(Stored data entries)
═══

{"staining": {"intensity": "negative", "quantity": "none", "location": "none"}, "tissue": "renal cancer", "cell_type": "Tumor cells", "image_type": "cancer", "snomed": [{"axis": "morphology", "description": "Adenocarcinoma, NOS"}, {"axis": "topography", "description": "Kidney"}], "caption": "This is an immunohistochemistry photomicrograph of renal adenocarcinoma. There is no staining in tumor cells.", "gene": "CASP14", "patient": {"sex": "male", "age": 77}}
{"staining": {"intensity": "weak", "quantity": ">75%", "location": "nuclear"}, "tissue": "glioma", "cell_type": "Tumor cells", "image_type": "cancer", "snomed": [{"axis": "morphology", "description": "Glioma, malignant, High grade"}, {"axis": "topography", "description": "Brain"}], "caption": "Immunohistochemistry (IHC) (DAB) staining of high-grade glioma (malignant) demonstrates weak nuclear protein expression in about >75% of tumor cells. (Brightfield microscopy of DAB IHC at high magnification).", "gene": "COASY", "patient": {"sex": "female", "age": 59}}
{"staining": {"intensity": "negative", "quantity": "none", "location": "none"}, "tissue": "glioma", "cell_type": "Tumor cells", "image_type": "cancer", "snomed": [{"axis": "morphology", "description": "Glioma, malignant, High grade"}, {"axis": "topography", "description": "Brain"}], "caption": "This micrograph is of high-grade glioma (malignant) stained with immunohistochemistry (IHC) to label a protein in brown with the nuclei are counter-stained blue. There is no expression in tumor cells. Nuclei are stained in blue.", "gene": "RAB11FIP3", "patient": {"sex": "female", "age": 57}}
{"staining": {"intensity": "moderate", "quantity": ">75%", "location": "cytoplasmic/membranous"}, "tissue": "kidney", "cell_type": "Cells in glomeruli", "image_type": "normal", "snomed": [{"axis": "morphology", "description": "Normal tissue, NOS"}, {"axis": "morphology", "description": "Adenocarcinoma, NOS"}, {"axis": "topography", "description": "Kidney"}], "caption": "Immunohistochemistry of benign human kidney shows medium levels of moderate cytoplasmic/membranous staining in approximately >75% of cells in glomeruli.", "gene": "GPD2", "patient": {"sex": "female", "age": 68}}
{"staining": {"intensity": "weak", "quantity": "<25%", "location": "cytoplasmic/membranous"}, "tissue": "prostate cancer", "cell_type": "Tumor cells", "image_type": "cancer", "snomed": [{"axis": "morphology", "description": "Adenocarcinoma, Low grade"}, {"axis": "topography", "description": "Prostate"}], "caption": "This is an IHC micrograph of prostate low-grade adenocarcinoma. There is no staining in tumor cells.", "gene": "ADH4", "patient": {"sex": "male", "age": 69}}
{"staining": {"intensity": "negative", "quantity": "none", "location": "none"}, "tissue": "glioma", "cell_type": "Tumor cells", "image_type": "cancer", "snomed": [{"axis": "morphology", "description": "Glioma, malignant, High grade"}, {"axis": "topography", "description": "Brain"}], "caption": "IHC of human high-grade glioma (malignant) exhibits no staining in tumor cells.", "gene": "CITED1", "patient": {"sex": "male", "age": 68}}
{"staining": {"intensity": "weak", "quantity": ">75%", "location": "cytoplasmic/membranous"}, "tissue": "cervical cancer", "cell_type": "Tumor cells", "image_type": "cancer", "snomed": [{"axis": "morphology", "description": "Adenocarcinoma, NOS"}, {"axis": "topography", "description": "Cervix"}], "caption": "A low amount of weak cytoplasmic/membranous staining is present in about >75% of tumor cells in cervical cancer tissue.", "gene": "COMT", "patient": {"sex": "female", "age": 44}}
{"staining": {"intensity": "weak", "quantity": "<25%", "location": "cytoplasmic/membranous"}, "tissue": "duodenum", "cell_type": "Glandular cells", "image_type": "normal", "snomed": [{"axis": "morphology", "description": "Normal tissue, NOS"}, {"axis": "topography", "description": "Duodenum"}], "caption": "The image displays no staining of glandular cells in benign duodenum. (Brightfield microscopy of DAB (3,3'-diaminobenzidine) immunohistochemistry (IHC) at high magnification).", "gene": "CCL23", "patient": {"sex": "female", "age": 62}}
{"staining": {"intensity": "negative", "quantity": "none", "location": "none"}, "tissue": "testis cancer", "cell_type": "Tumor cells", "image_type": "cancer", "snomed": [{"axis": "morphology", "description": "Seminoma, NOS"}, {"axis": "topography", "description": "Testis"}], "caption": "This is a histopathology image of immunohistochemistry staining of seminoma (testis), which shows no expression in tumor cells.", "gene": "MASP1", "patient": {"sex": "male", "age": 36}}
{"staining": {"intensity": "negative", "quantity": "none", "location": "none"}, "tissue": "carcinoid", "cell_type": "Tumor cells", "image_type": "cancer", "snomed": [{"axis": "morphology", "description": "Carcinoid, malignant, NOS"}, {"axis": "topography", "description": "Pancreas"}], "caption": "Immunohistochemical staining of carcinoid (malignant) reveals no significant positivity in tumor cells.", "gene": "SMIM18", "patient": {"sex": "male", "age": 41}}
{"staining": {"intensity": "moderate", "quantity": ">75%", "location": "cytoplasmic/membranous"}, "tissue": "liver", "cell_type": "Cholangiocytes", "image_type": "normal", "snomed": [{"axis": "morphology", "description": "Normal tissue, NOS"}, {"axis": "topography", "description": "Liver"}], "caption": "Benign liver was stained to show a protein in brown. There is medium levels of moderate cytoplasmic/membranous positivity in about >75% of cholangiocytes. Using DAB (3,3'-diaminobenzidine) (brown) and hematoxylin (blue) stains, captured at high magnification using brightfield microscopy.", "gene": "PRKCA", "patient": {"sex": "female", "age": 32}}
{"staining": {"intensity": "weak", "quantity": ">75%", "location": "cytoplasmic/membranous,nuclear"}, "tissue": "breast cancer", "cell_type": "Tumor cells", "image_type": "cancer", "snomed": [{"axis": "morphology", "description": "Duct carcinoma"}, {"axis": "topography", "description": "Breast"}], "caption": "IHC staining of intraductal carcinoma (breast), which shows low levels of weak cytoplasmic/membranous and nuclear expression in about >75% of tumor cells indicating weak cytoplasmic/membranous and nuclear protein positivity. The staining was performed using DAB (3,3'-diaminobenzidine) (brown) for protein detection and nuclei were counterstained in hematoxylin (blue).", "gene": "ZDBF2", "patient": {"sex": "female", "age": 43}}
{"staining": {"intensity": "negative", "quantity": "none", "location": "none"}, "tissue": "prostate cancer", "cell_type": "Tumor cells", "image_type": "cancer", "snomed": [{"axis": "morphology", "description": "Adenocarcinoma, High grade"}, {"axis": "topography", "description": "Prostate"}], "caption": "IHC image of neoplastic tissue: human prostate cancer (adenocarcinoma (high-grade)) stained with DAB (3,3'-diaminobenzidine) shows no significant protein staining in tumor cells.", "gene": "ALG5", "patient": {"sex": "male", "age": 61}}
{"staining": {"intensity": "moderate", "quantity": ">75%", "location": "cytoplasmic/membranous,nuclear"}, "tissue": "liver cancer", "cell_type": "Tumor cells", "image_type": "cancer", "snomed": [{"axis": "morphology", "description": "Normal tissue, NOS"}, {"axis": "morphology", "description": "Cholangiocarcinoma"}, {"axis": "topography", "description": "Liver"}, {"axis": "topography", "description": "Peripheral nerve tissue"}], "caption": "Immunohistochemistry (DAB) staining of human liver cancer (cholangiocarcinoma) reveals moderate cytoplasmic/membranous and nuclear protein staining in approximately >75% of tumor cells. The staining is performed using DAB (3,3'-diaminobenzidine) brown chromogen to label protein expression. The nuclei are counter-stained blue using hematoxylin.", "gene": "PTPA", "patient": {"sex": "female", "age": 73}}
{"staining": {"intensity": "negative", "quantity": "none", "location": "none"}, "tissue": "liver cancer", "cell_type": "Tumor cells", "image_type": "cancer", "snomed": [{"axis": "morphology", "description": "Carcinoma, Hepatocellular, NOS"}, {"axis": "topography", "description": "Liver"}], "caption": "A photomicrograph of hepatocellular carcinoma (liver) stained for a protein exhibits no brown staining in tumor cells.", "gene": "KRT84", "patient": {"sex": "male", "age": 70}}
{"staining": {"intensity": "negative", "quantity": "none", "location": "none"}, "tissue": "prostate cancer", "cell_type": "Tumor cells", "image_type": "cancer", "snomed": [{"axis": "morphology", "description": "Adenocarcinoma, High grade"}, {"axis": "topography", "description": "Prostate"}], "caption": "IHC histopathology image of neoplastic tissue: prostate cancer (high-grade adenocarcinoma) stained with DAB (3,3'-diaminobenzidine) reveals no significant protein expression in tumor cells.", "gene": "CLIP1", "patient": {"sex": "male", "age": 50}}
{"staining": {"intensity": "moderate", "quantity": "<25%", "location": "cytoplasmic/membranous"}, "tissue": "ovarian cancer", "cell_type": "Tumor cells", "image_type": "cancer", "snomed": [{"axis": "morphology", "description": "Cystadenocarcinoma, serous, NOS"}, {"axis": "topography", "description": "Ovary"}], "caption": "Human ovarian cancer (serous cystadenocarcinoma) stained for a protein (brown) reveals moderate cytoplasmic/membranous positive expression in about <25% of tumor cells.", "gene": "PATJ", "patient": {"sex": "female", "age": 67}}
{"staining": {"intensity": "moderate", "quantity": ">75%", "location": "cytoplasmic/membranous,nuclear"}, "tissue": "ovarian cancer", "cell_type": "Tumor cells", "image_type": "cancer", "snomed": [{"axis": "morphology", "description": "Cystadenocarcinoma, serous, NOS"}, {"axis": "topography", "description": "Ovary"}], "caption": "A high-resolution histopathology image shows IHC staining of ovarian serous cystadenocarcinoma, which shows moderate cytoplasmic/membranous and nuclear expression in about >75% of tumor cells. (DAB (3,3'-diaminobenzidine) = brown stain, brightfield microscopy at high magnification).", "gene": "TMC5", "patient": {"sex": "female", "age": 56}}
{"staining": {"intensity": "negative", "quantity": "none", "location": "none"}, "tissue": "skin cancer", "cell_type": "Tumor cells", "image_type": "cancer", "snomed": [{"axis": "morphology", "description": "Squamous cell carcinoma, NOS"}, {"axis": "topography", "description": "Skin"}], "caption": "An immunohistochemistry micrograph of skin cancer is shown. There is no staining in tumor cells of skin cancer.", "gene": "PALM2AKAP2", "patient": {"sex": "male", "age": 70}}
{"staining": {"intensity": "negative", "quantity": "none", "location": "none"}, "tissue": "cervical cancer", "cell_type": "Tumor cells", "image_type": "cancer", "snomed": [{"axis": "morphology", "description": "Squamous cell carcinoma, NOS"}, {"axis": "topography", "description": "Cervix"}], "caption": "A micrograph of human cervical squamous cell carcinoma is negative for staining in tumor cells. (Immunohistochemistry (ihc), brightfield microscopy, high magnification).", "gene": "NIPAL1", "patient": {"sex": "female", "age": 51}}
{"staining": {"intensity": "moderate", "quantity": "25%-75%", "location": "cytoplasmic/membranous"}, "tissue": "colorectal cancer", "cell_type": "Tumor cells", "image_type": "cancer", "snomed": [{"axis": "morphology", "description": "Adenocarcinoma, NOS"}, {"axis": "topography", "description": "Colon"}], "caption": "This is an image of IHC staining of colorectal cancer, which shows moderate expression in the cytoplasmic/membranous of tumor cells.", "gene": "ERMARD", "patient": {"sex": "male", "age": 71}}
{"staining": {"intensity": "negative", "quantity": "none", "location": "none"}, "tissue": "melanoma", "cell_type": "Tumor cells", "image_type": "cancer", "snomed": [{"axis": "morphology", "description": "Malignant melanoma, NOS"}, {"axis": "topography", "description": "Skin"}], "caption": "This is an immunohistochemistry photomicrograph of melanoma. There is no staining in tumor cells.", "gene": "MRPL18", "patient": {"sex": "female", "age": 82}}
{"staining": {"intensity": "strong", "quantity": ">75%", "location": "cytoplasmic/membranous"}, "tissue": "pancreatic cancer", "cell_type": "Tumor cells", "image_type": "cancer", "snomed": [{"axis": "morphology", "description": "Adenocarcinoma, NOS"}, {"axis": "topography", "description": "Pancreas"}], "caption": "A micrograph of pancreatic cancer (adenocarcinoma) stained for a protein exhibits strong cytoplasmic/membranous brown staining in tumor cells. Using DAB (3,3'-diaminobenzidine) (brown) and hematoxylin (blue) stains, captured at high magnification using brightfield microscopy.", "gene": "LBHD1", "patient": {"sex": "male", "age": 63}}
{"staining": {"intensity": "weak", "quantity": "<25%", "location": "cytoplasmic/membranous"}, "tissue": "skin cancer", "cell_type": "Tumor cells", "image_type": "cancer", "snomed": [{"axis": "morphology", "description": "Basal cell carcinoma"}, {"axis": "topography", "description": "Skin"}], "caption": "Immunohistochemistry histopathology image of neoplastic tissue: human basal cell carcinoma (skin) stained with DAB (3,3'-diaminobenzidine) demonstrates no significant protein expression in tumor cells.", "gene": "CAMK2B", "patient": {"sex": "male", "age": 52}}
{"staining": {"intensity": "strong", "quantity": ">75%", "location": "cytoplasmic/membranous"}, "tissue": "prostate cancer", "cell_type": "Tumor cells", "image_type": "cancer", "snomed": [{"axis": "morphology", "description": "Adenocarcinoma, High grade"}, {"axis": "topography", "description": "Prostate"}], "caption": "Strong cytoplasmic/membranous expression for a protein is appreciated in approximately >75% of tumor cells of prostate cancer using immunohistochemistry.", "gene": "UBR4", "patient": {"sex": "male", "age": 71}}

═══

**YOUR ASSIGNMENT**
Each line from the top of the entries above through the line containing "(IHC) (DAB) staining" must be transcribed exactly, and no other line may appear.

**WRITTEN REPLY**
{"staining": {"intensity": "negative", "quantity": "none", "location": "none"}, "tissue": "renal cancer", "cell_type": "Tumor cells", "image_type": "cancer", "snomed": [{"axis": "morphology", "description": "Adenocarcinoma, NOS"}, {"axis": "topography", "description": "Kidney"}], "caption": "This is an immunohistochemistry photomicrograph of renal adenocarcinoma. There is no staining in tumor cells.", "gene": "CASP14", "patient": {"sex": "male", "age": 77}}
{"staining": {"intensity": "weak", "quantity": ">75%", "location": "nuclear"}, "tissue": "glioma", "cell_type": "Tumor cells", "image_type": "cancer", "snomed": [{"axis": "morphology", "description": "Glioma, malignant, High grade"}, {"axis": "topography", "description": "Brain"}], "caption": "Immunohistochemistry (IHC) (DAB) staining of high-grade glioma (malignant) demonstrates weak nuclear protein expression in about >75% of tumor cells. (Brightfield microscopy of DAB IHC at high magnification).", "gene": "COASY", "patient": {"sex": "female", "age": 59}}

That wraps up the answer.